跳转至

C51-DQN Implementation Plan

Goal: Add c51_dqn (Categorical / Distributional DQN) as a first-class discrete-action algorithm with: - fixed atom support [v_min, v_max] with num_atoms - categorical distribution projection for Bellman updates - cross-entropy loss against the projected target distribution

Architecture: Keep train_dqn as the trainer entrypoint to maximize reuse (same replay buffer + epsilon-greedy loop). Add a dedicated distributional Q-network (MLPC51QNetwork) and algorithm (C51DQN).

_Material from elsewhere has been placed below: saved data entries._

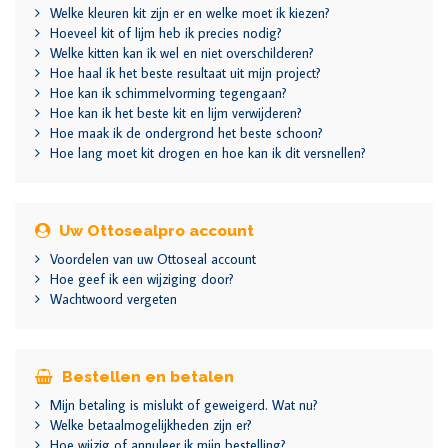
Welke kleuren kit zijn er en welke moet ik kiezen?
Hoeveel kit of lijm heb ik precies nodig?
Welke kitten kan ik wel en niet overschilderen?
Hoe haal ik het beste resultaat uit mijn project?
Hoe kan ik schimmelvorming tegengaan?
Hoe kan ik het beste kit en lijm verwijderen?
Hoe maak ik de ondergrond het beste schoon?
Hoe lang moet kit drogen en hoe kan ik dit versnellen?
Uw Ottosealpro account
Voordelen van uw Ottoseal account
Hoe geef ik een wijziging door?
Wachtwoord vergeten
Bestellen en betalen
Mijn betaling is mislukt of geweigerd. Wat nu?
Welke betaalmogelijkheden zijn er?
Hoe wijzig of annuleer ik mijn bestelling?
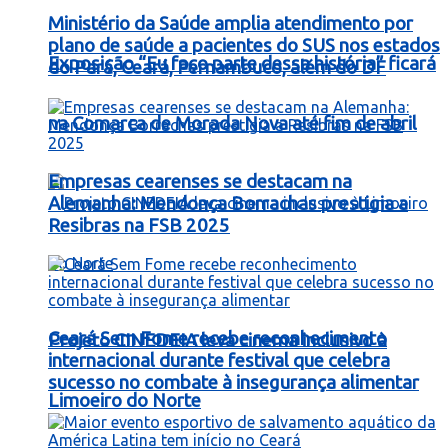
Ministério da Saúde amplia atendimento por
plano de saúde a pacientes do SUS nos estados
Exposição “Eu faço parte dessa história” ficará
do Pará, Ceará, Pernambuco, além do DF
na Comarca de Morada Nova até fim de abril
Empresas cearenses se destacam na
Alemanha: Mendonça Borrachas prestigia a
Resibras na FSB 2025
Ceará Sem Fome recebe reconhecimento
Projeto CINEDEIA leva cinema inclusivo à
internacional durante festival que celebra
sucesso no combate à insegurança alimentar
Limoeiro do Norte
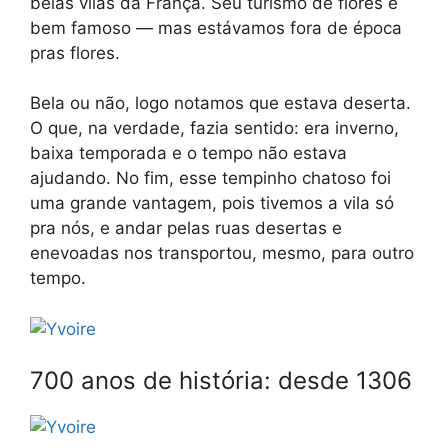
belas vilas da França. Seu turismo de flores é
bem famoso — mas estávamos fora de época
pras flores.
Bela ou não, logo notamos que estava deserta.
O que, na verdade, fazia sentido: era inverno,
baixa temporada e o tempo não estava
ajudando. No fim, esse tempinho chatoso foi
uma grande vantagem, pois tivemos a vila só
pra nós, e andar pelas ruas desertas e
enevoadas nos transportou, mesmo, para outro
tempo.
700 anos de história: desde 1306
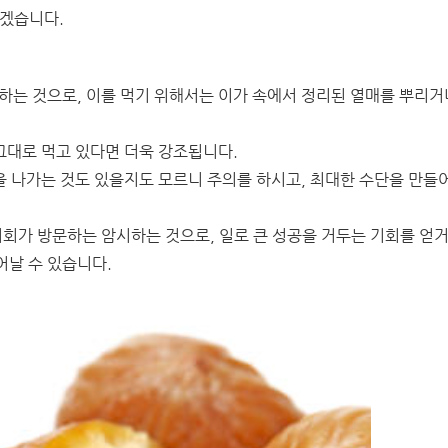
하겠습니다.
하는 것으로, 이를 먹기 위해서는 이가 속에서 정리된 열매를 뿌리거
 그대로 먹고 있다면 더욱 강조됩니다.
집을 나가는 것도 있을지도 모르니 주의를 하시고, 최대한 수단을 만들
기회가 방문하는 암시하는 것으로, 일로 큰 성공을 거두는 기회를 얻
어날 수 있습니다.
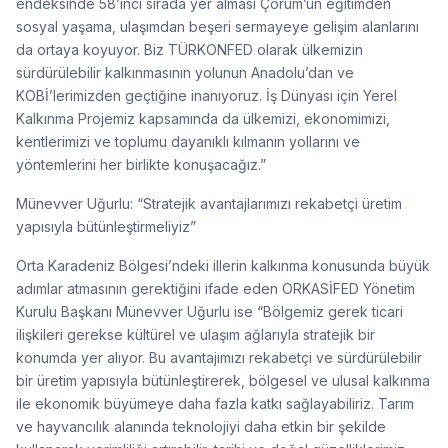
endeksinde 58’inci sırada yer alması Çorum’un eğitimden
sosyal yaşama, ulaşımdan beşeri sermayeye gelişim alanlarını
da ortaya koyuyor. Biz TÜRKONFED olarak ülkemizin
sürdürülebilir kalkınmasının yolunun Anadolu’dan ve
KOBİ’lerimizden geçtiğine inanıyoruz. İş Dünyası için Yerel
Kalkınma Projemiz kapsamında da ülkemizi, ekonomimizi,
kentlerimizi ve toplumu dayanıklı kılmanın yollarını ve
yöntemlerini her birlikte konuşacağız.”
Münevver Uğurlu: “Stratejik avantajlarımızı rekabetçi üretim
yapısıyla bütünleştirmeliyiz”
Orta Karadeniz Bölgesi’ndeki illerin kalkınma konusunda büyük
adımlar atmasının gerektiğini ifade eden ORKASİFED Yönetim
Kurulu Başkanı Münevver Uğurlu ise “Bölgemiz gerek ticari
ilişkileri gerekse kültürel ve ulaşım ağlarıyla stratejik bir
konumda yer alıyor. Bu avantajımızı rekabetçi ve sürdürülebilir
bir üretim yapısıyla bütünleştirerek, bölgesel ve ulusal kalkınma
ile ekonomik büyümeye daha fazla katkı sağlayabiliriz. Tarım
ve hayvancılık alanında teknolojiyi daha etkin bir şekilde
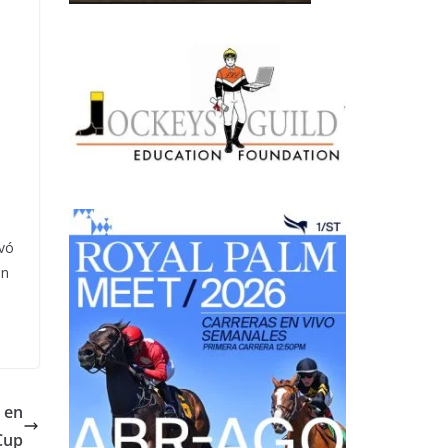
evó
ón
 en
Cup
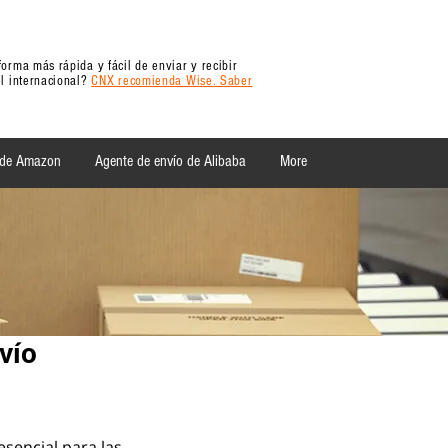
orma más rápida y fácil de enviar y recibir
l internacional?
CNX recomienda Wise. Saber
 de Amazon
Agente de envío de Alibaba
More
vío
sencial para las 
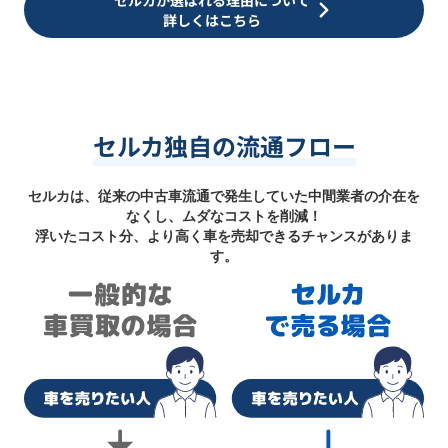
セルカが選ばれる理由について
詳しくはこちら
セルカ独自の流通フロー
セルカは、従来の中古車流通で発生していた中間業者の介在を
なくし、ムダなコストを削減！
浮いたコスト分、より高く車を売却できるチャンスがありま
す。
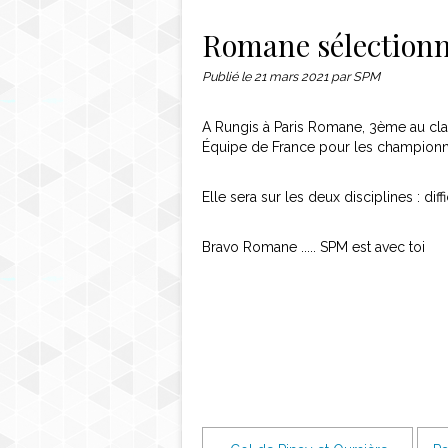
Contact
Romane sélectionné
Publié le
21 mars 2021
par SPM
A Rungis à Paris Romane, 3ème au clas
Équipe de France pour les championna
Elle sera sur les deux disciplines : diff
Bravo Romane ..... SPM est avec toi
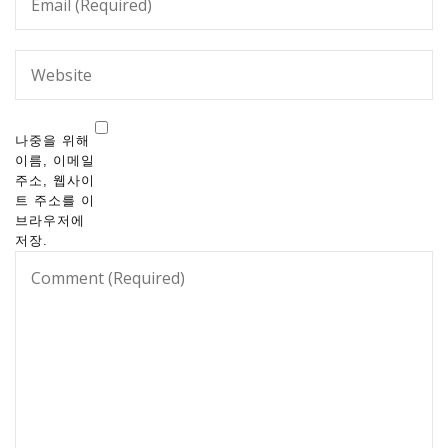
나중을 위해
이름, 이메일
주소, 웹사이
트 주소를 이
브라우저에
저장.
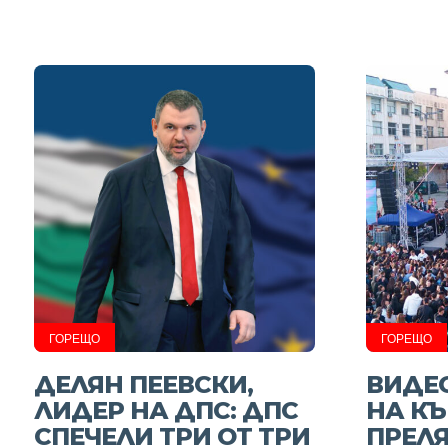
ГОРЕЩО
ГОРЕЩО
ДЕЛЯН ПЕЕВСКИ,
ВИДЕО
ЛИДЕР НА ДПС: ДПС
НА К
СПЕЧЕЛИ ТРИ ОТ ТРИ
ПРЕЛЯ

Wire checkpoint load/eval/predict through the registry so CLI and managed API work unchanged.


Task 1: Add failing coverage

Files: - Create: tests/test_c51_dqn_update.py - Modify: tests/test_dqn_trainer_smoke.py - Modify: tests/test_cli.py - Modify: tests/test_public_api.py - Modify: tests/test_package_api_exports.py - Create: tests/test_c51_dqn_reference_script.py

Expected: FAIL until the model, algorithm, and registry wiring exist.


Task 2: Implement model + algorithm

Files: - Create: src/rl_training/models/mlp_c51_q_network.py - Create: src/rl_training/algorithms/c51_dqn.py

Notes: - Network outputs logits with shape (batch, action_dim, num_atoms). - Action selection uses expected value E[Z] under the categorical distribution.


Task 3: Wire trainer + registry + API

Files: - Modify: src/rl_training/runtime/dqn_trainer.py - Modify: src/rl_training/experiment/registry.py - Modify: src/rl_training/api/algorithms.py - Modify: src/rl_training/api/__init__.py - Modify: src/rl_training/algorithms/__init__.py - Modify: src/rl_training/__init__.py


Task 4: Add runnable example + config

Files: - Create: examples/c51_dqn_cartpole_reference.py - Create: configs/c51_dqn/cartpole.yaml


Verification

Run: pytest -q